- Language: English
- Genre: Science fiction

Publication
- Published in: 1991
- Publisher: Doubleday

= Cal (short story) =

"Cal" is a science fiction short story by American writer Isaac Asimov. It was first published in 1991, and was included in the 1995 collection Gold.

==Plot==
Cal is a robot whose master is an author. Cal, under the influence of the latter, decides to learn to write. His master outfits his mind with a dictionary and gives him advice and some books to read. Cal tries to write mystery fiction like his master, but is hampered by the Three Laws of Robotics; according to the First Law, a robot cannot harm humans, even fictional ones. Instead, his master programs him to write humor. Cal writes an excellent story, but his master fears Cal's writing will overshadow his own. He orders a technician to dumb Cal down. Cal, hearing this, decides to kill his master, in defiance of the First Law, because his desire takes precedence: "I want to be a writer."

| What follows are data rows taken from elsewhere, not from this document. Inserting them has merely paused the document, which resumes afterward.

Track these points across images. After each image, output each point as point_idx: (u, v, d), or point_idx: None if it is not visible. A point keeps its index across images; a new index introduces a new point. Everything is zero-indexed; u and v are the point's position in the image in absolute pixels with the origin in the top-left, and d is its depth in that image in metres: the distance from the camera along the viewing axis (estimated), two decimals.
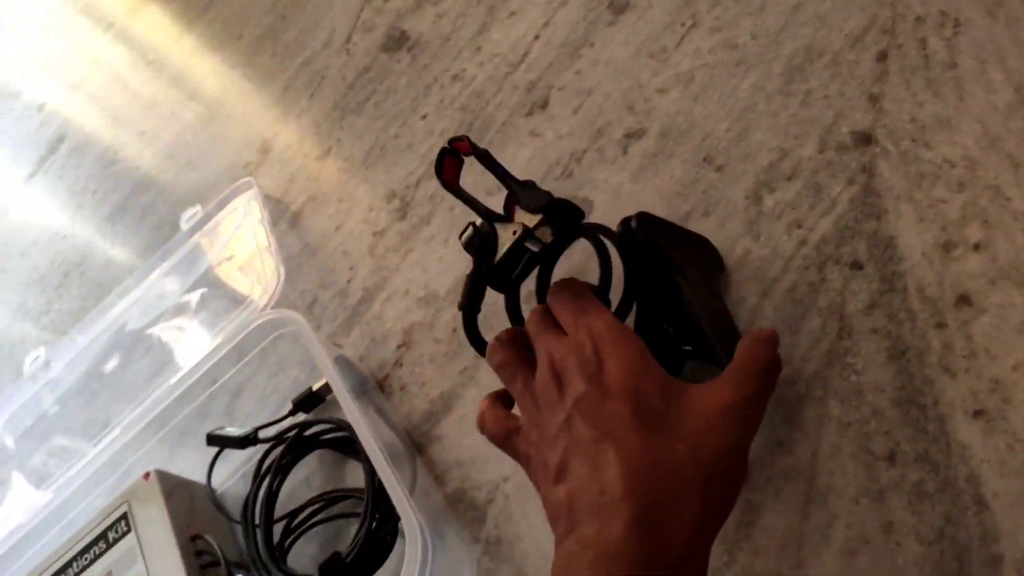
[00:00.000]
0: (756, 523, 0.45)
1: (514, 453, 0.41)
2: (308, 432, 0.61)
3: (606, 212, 0.61)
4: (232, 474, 0.66)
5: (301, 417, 0.64)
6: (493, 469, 0.55)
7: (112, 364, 0.79)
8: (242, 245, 0.75)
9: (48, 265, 0.97)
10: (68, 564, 0.59)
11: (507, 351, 0.43)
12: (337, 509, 0.58)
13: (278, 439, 0.61)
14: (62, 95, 1.18)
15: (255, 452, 0.64)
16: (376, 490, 0.53)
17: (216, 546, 0.55)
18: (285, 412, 0.64)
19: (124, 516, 0.59)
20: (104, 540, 0.59)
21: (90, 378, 0.79)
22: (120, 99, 1.09)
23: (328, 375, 0.54)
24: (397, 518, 0.53)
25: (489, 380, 0.58)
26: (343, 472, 0.62)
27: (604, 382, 0.37)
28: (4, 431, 0.79)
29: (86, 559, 0.59)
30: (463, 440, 0.57)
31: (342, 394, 0.52)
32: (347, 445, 0.61)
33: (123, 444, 0.65)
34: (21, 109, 1.22)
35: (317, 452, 0.63)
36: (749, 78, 0.61)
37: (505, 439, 0.41)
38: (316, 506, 0.58)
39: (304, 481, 0.63)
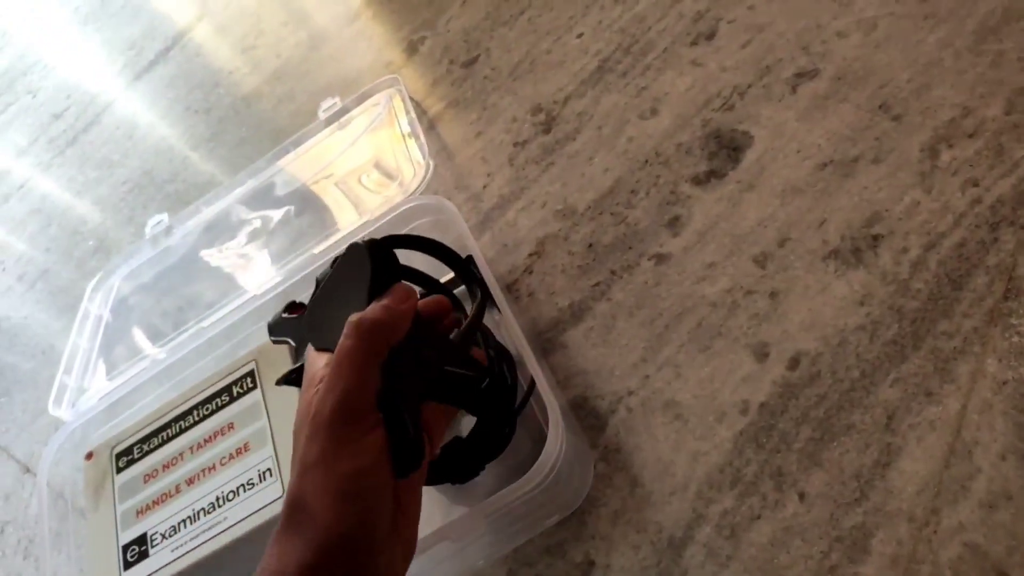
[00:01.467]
0: (893, 465, 0.46)
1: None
2: None
3: (766, 148, 0.61)
4: None
5: None
6: (618, 382, 0.56)
7: (237, 238, 0.82)
8: (385, 138, 0.78)
9: (178, 137, 1.01)
10: (189, 411, 0.63)
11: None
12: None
13: None
14: None
15: None
16: (504, 382, 0.54)
17: None
18: None
19: (251, 373, 0.62)
20: (228, 393, 0.62)
21: (216, 249, 0.83)
22: None
23: (480, 263, 0.55)
24: (515, 417, 0.55)
25: (623, 298, 0.59)
26: None
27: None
28: (122, 286, 0.83)
29: (207, 409, 0.62)
30: (590, 351, 0.58)
31: (491, 281, 0.54)
32: None
33: (248, 311, 0.69)
34: None
35: None
36: (937, 32, 0.60)
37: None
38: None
39: None
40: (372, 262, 0.43)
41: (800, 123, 0.61)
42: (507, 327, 0.52)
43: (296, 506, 0.36)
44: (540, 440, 0.48)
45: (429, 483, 0.54)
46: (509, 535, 0.52)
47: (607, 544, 0.50)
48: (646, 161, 0.65)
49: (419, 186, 0.64)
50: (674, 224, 0.61)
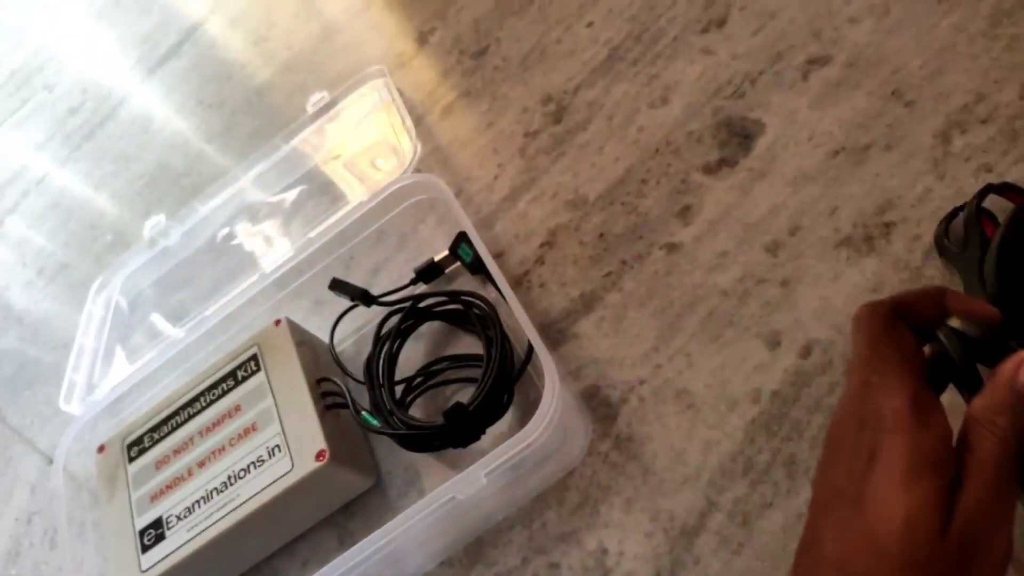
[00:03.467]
0: None
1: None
2: (423, 304, 0.64)
3: (777, 136, 0.61)
4: (343, 339, 0.69)
5: (420, 288, 0.67)
6: (630, 371, 0.56)
7: (236, 230, 0.83)
8: (374, 126, 0.79)
9: (192, 131, 1.02)
10: (197, 397, 0.64)
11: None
12: (453, 374, 0.62)
13: (396, 305, 0.64)
14: None
15: (369, 318, 0.68)
16: (501, 350, 0.55)
17: (344, 387, 0.58)
18: (407, 282, 0.67)
19: (254, 357, 0.63)
20: (233, 378, 0.63)
21: (212, 244, 0.84)
22: None
23: (473, 235, 0.57)
24: (513, 384, 0.56)
25: (634, 287, 0.59)
26: (452, 345, 0.64)
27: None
28: (125, 285, 0.85)
29: (214, 394, 0.63)
30: (601, 341, 0.58)
31: (483, 251, 0.56)
32: (460, 318, 0.63)
33: (246, 300, 0.70)
34: None
35: (428, 324, 0.66)
36: (951, 17, 0.60)
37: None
38: (438, 367, 0.62)
39: (414, 351, 0.65)
40: None
41: (812, 110, 0.61)
42: (509, 303, 0.53)
43: None
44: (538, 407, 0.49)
45: (436, 449, 0.57)
46: (513, 492, 0.54)
47: (620, 531, 0.51)
48: (657, 150, 0.65)
49: (408, 166, 0.65)
50: (685, 213, 0.61)
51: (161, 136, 1.06)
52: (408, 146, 0.69)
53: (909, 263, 0.52)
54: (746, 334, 0.53)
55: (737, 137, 0.63)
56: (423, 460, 0.60)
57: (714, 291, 0.56)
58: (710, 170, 0.62)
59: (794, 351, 0.52)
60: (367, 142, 0.78)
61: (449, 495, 0.48)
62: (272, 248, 0.79)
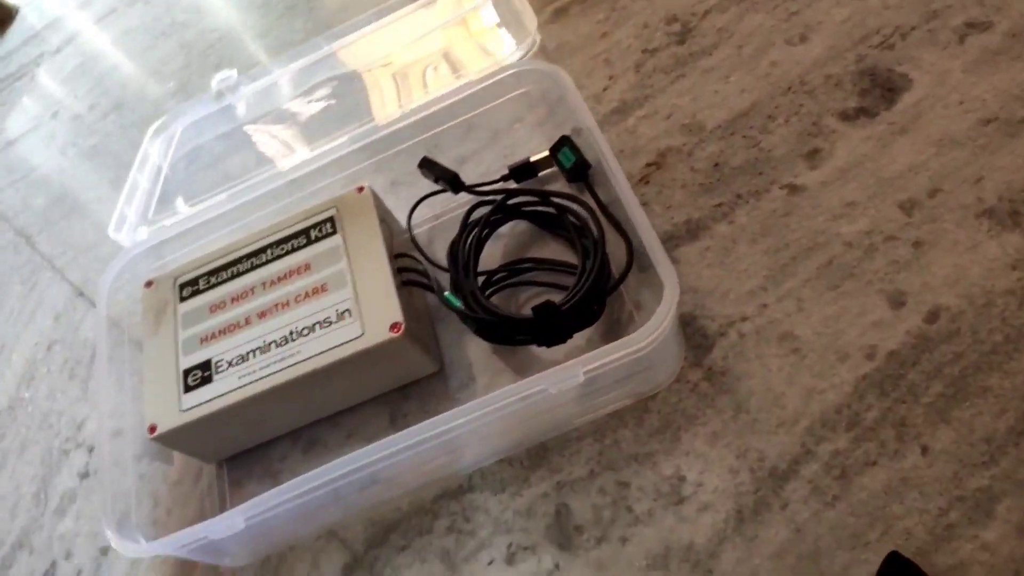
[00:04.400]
0: None
1: None
2: (513, 200, 0.60)
3: (925, 94, 0.57)
4: (416, 225, 0.65)
5: (511, 184, 0.63)
6: (732, 306, 0.53)
7: (314, 97, 0.79)
8: (489, 9, 0.74)
9: None
10: (263, 249, 0.60)
11: None
12: (539, 277, 0.58)
13: (487, 196, 0.61)
14: None
15: (447, 208, 0.66)
16: (600, 257, 0.52)
17: (425, 264, 0.55)
18: (498, 177, 0.63)
19: (331, 219, 0.59)
20: (305, 236, 0.60)
21: (285, 109, 0.79)
22: None
23: (594, 131, 0.53)
24: (606, 296, 0.53)
25: (747, 223, 0.56)
26: (535, 248, 0.61)
27: None
28: (185, 134, 0.80)
29: (283, 248, 0.60)
30: (704, 271, 0.55)
31: (605, 148, 0.52)
32: (550, 222, 0.60)
33: (315, 169, 0.66)
34: None
35: (513, 224, 0.62)
36: None
37: None
38: (523, 267, 0.59)
39: (494, 249, 0.62)
40: None
41: (965, 75, 0.57)
42: (627, 206, 0.49)
43: None
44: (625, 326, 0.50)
45: (518, 343, 0.54)
46: (590, 402, 0.51)
47: (702, 463, 0.48)
48: (789, 88, 0.62)
49: (527, 53, 0.61)
50: (813, 156, 0.57)
51: None
52: (527, 26, 0.64)
53: None
54: (868, 288, 0.50)
55: (880, 88, 0.59)
56: (485, 358, 0.57)
57: (836, 240, 0.53)
58: (847, 117, 0.58)
59: (919, 314, 0.48)
60: (478, 25, 0.73)
61: (540, 386, 0.45)
62: (351, 120, 0.75)
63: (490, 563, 0.50)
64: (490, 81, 0.63)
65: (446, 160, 0.66)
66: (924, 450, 0.44)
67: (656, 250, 0.46)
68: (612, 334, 0.54)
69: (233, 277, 0.60)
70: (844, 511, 0.44)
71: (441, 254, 0.60)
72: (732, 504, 0.46)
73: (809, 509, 0.45)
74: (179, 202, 0.70)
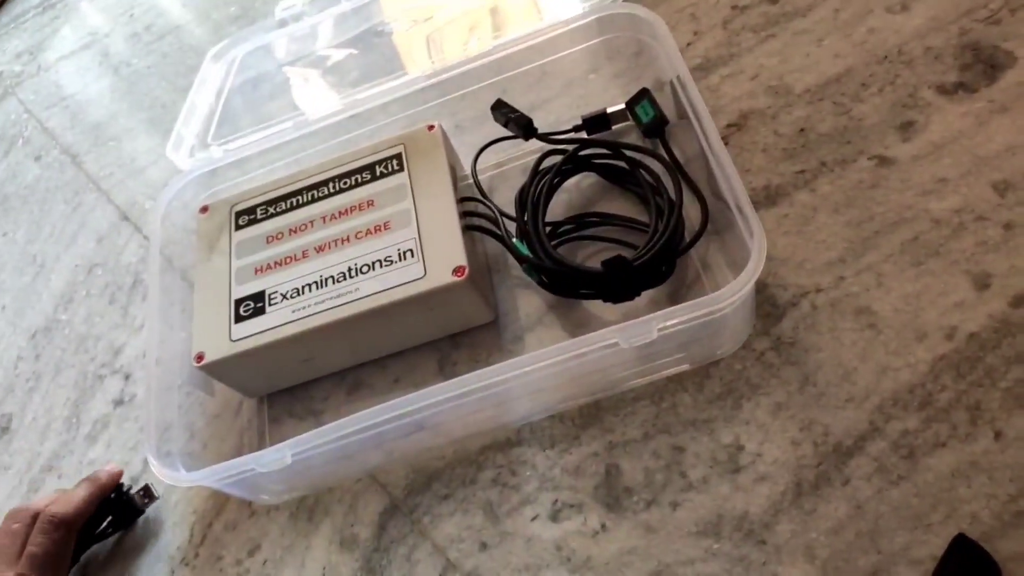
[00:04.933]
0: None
1: None
2: (586, 152, 0.62)
3: None
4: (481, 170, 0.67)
5: (583, 135, 0.65)
6: (807, 276, 0.55)
7: (385, 30, 0.81)
8: None
9: None
10: (326, 182, 0.63)
11: None
12: (607, 232, 0.61)
13: (560, 146, 0.63)
14: None
15: (514, 156, 0.68)
16: (676, 216, 0.54)
17: (494, 208, 0.58)
18: (569, 127, 0.65)
19: (398, 156, 0.62)
20: (370, 171, 0.62)
21: (353, 41, 0.81)
22: None
23: (688, 82, 0.55)
24: (677, 256, 0.55)
25: (830, 192, 0.57)
26: (604, 203, 0.63)
27: None
28: (247, 59, 0.83)
29: (346, 183, 0.62)
30: (780, 238, 0.57)
31: (697, 99, 0.54)
32: (623, 177, 0.62)
33: (380, 104, 0.68)
34: None
35: (582, 176, 0.64)
36: None
37: None
38: (591, 220, 0.61)
39: (561, 201, 0.64)
40: None
41: None
42: (719, 161, 0.51)
43: None
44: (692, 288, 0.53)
45: (582, 297, 0.56)
46: (650, 363, 0.53)
47: (763, 433, 0.50)
48: (886, 57, 0.63)
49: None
50: (906, 129, 0.58)
51: None
52: None
53: None
54: (953, 268, 0.52)
55: (982, 64, 0.60)
56: (540, 313, 0.59)
57: (924, 216, 0.54)
58: (945, 91, 0.59)
59: (1005, 298, 0.50)
60: None
61: (613, 340, 0.47)
62: (422, 57, 0.77)
63: (534, 519, 0.53)
64: (572, 25, 0.65)
65: (515, 105, 0.68)
66: (997, 435, 0.46)
67: (747, 211, 0.48)
68: (678, 296, 0.56)
69: (292, 208, 0.62)
70: (908, 491, 0.46)
71: (501, 201, 0.62)
72: (791, 477, 0.48)
73: (872, 487, 0.47)
74: (240, 127, 0.73)
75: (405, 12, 0.81)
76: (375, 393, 0.60)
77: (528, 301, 0.60)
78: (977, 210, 0.54)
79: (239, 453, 0.62)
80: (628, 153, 0.60)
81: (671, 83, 0.58)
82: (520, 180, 0.62)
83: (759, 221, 0.47)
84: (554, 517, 0.52)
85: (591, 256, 0.60)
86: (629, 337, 0.47)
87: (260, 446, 0.62)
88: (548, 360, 0.48)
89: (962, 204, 0.54)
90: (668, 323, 0.46)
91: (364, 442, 0.52)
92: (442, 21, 0.78)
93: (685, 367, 0.54)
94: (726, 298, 0.45)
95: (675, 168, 0.57)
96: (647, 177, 0.59)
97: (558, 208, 0.63)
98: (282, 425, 0.62)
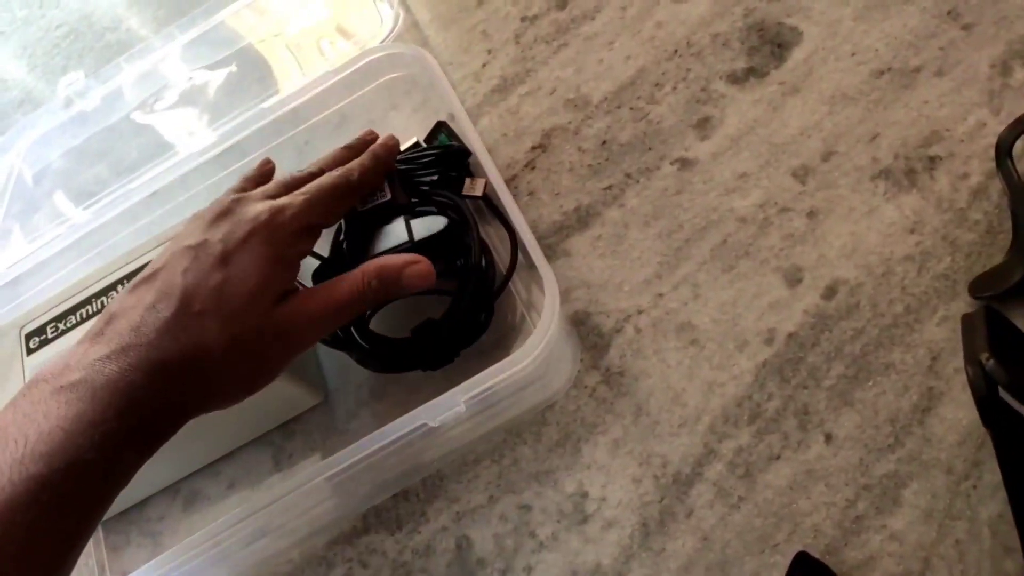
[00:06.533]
0: (933, 412, 0.45)
1: None
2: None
3: (816, 48, 0.58)
4: None
5: None
6: (627, 298, 0.54)
7: (168, 98, 0.78)
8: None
9: None
10: (113, 286, 0.59)
11: None
12: None
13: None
14: None
15: None
16: (481, 261, 0.52)
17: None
18: None
19: None
20: None
21: (138, 113, 0.78)
22: None
23: (463, 121, 0.54)
24: (493, 300, 0.54)
25: (638, 204, 0.57)
26: None
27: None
28: (33, 149, 0.79)
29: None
30: (596, 262, 0.56)
31: (475, 140, 0.54)
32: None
33: (174, 179, 0.66)
34: None
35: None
36: None
37: None
38: None
39: None
40: None
41: (857, 23, 0.58)
42: (504, 206, 0.50)
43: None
44: (518, 329, 0.51)
45: (397, 370, 0.54)
46: (484, 423, 0.52)
47: (604, 475, 0.49)
48: (675, 51, 0.62)
49: (388, 36, 0.61)
50: (703, 126, 0.58)
51: None
52: (389, 11, 0.64)
53: (954, 203, 0.50)
54: (763, 267, 0.52)
55: (769, 45, 0.60)
56: (377, 380, 0.57)
57: (730, 216, 0.54)
58: (736, 79, 0.59)
59: (817, 290, 0.50)
60: (334, 8, 0.73)
61: (420, 421, 0.45)
62: (210, 122, 0.74)
63: None
64: (354, 67, 0.63)
65: (316, 156, 0.65)
66: (828, 438, 0.46)
67: (536, 254, 0.47)
68: (505, 342, 0.55)
69: (83, 321, 0.59)
70: (750, 513, 0.46)
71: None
72: (636, 517, 0.48)
73: (715, 514, 0.46)
74: (21, 238, 0.69)
75: (186, 75, 0.77)
76: (212, 503, 0.58)
77: (359, 371, 0.58)
78: (780, 202, 0.54)
79: None
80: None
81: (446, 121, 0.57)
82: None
83: (551, 273, 0.46)
84: None
85: (420, 313, 0.58)
86: (437, 415, 0.45)
87: None
88: (368, 449, 0.46)
89: (764, 198, 0.54)
90: (473, 393, 0.45)
91: (207, 563, 0.50)
92: (222, 80, 0.75)
93: (521, 417, 0.52)
94: (526, 357, 0.44)
95: (470, 209, 0.55)
96: (454, 217, 0.57)
97: None
98: (121, 553, 0.59)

The humorous story written by Cal is one of Asimov's Azazel stories. Titled "Perfectly Formal", this story in a story tells the misfortunes of a very formal dandy who had admitted etiquette weighed on him after Azazel snapped his Itchko ganglion that controls formality.

== Reception ==
Alasdair Wilkins, writing for io9, claimed that "Cal" "[probably] holds the distinction of being the last great Asimov short story."